Okay. That explains it. I rest my case and leave without starting any bigger autistic shitpost fests.
Easton Young
>Nobody in here has ever used an Alto Wrong.
Also pic related
Matthew Jackson
Because Pandoc doesn't produce the formatting correctly, and turns all of the text blue for some reason.
Robert Morgan
Ah, you get pressed for more and now it's just a figure of speech and we should all forget about it. I rest my case as well. I also aimlessly fondled an Alto for 20 minutes at the LCM once. I've emulated similar systems, too. I wouldn't consider it "use." >I am entitled to have a safe space where every opinion echoes mine and nobody disagrees with me or calls me out on my stupidity! I'm sorry, I didn't realize this thread was moved to r/technology. I'll leave immediately now!

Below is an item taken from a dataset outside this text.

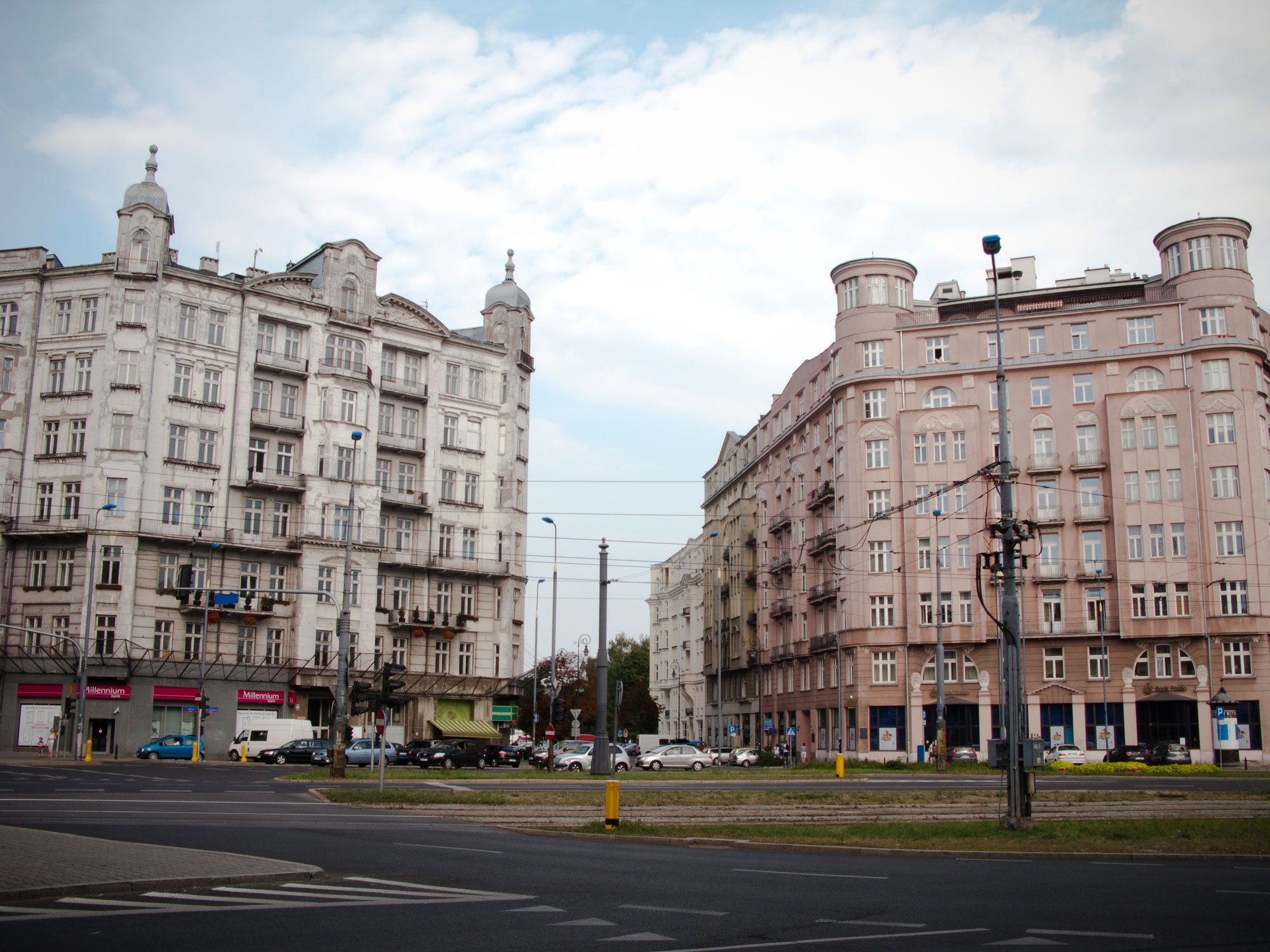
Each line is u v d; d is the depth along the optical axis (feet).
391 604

Fucking lol, I love luddites.
Jacob Brown
>xerox alto >"text editor"
Colton Garcia
>thread at page 10 >no new IP, but suddenly a bump post with dumb content >"oh no, can't let my bait posts 404" nice dedication pretty pathetic though
Luis Rivera
>The Alto did "more" work better with just a 2.5 MB You haven't fully used Word, right?
Brayden Wood
>What are Macros >What are Equation editors >What are inline images, graphs, and tables
Carson Morris
if pandoc works other than that, i'd simply postprocess it using some .net or java docx library and correct that mistake instead of writing the whole fucking thing from scratch. That depends on your goal though, if you write it from scratch because pandoc fucks up much more than that or because you enjoy doing so, good luck on your path!